Finding The Derivative Using $\frac{d}{dx}x^n=nx^{n-1}$

Question

So I am learning how to differentiate now, and I came across this problem $$f(x)=\frac{1-x}{2+x}$$ We are wanted to find $f'(x)$.

When I use $$\lim_{h\to0}\frac{f(x+h)-f(x)}{h}$$ I find that $f'(x)=\frac{-3}{(2+x)^2}$ but, when I try to find $f'(x)$ the easy way. i.e $\frac{d}{dx}x^=nx^{n-1}$. I cannot do it for some reason. Is it not possible to use that derivatives property when dealing with quotients? I know we can use it polynomial addition, subtraction and multiplication but I am struggling with quotients. Can someone please explain what it is I am not seeing?

My Attempt: $$\frac{d}{dx}\frac{1-x}{2+x}=\frac{d}{dx}(1-x)(2+x)^{-1}=(1)(-1)(2+x)^{-2}$$ Which is obviously wrong so can someone please break this down for me.:)

Answer 1

To apply the derivative like so, you need to learn a thing called the product rule or quotient rule. To avoid it, we may proceed as follows:

$$\frac{1-x}{2+x}=\frac{3-(2+x)}{2+x}=\frac3{2+x}-1$$

The derivative of a constant is zero, hence we only need to look at

$$\frac3{2+x}=3(2+x)^{-1}\stackrel{d/dx}\to-3(2+x)^{-2}$$

However, be careful to note that

$$\frac d{dx}(1+2x)^{-1}\ne-(1+2x)^{-2}$$

Since it is not of the form $(c+x)^n$. Power rule works specifically, for now, for derivatives of the following form:

$$\frac d{dx}(c+x)^n=n(c+x)^{n-1}$$

Where $x$ is positive with a coefficient of one.

Answer 2

You can try this

$\frac{d}{dx}f(x) = \frac{d}{dx}(-1+\frac{3}{2+x}) = 3\frac{d}{dx}(2+x)^{-1} = \frac{-3}{(x+2)^2}$

Answer 3

There might be a misconception lurking here. Maybe not. In either case, I hope this helps.

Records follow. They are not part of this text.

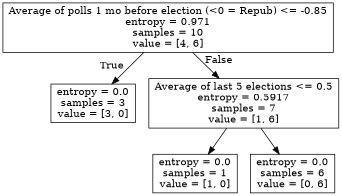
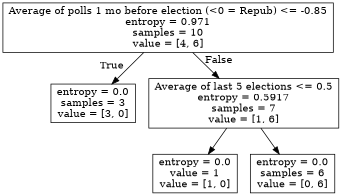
  digraph {
    node [shape=box]
    n1 [label="Average of polls 1 mo before election (<0 = Repub) <= -0.85\nentropy = 0.971\nsamples = 10\nvalue = [4, 6]"]
    n2 [label="entropy = 0.0\nsamples = 3\nvalue = [3, 0]"]
    n3 [label="Average of last 5 elections <= 0.5\nentropy = 0.5917\nsamples = 7\nvalue = [1, 6]"]
-   n4 [label="entropy = 0.0\nsamples = 1\nvalue = [1, 0]"]
+   n4 [label="entropy = 0.0\nvalue = 1\nvalue = [1, 0]"]
    n5 [label="entropy = 0.0\nsamples = 6\nvalue = [0, 6]"]
    n1 -> n2 [headlabel=True labelangle=45 labeldistance=2.5]
    n1 -> n3 [headlabel=False labelangle=-45 labeldistance=2.5]
    n3 -> n4
    n3 -> n5
  }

Yes, by all means, the limit definition of the derivative is $$ f'(x) = \lim_{h\to0}\frac{f(x+h)-f(x)}{h}$$

Do you want a derivative of some arbitrary (well behaved) function? Say $x^2-3x$ or $\sin x$ or $e^x$? Then, sure, the above limit will give you the derivative. At least, that's true in theory. You've probably demonstrated this for polynomials in $x$, but the limit is more involved for other functions and can require a good deal of analysis.

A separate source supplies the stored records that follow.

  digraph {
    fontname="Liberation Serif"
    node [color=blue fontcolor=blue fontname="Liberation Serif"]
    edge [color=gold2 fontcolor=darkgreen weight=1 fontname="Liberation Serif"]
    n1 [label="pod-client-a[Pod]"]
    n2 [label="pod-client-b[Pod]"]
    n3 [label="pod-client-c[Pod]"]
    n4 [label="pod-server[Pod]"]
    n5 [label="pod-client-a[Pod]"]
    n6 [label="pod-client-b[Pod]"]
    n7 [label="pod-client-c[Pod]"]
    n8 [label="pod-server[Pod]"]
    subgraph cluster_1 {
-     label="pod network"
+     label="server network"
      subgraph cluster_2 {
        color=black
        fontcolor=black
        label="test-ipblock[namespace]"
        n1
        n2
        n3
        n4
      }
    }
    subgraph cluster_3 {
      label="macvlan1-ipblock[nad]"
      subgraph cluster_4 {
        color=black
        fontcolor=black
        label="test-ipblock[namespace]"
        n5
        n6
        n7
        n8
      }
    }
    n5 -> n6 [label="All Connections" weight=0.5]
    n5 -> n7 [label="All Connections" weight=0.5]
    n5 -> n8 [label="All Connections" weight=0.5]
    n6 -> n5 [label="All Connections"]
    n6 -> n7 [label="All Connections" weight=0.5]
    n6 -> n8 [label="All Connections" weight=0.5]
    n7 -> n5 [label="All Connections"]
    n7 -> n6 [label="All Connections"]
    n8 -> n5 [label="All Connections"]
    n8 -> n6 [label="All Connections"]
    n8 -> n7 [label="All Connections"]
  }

Anyway, you next cite the "easy" method for the derivative,

$$\frac{d}{dx}x^n=nx^{n-1}$$

This isn't the derivative of any function, though. It's specifically the rule for power laws. That is, it only works for functions of the form $x^n$. It will not work, in general, for rational functions. As the others have answered, though, you might be able to use the power law with rational functions after polynomial long division.

Answer 4

You will need to apply the quotient rule. Let the whole function be denoted $h(x)=\frac{f(x)}{g(x)}$, the numerator in your fraction be $f(x)$ and the denominator be $g(x)$. Then the derivative of your function can be found by the following forumla: $$h'(x)=\frac{g'(x)f(x)-f'(x)g(x)}{(g(x)^2}$$. Note that you can compute the derivative of $f(x)$ and $g(x)$ individually using the method you have described above, and can simply plug the results into the equation.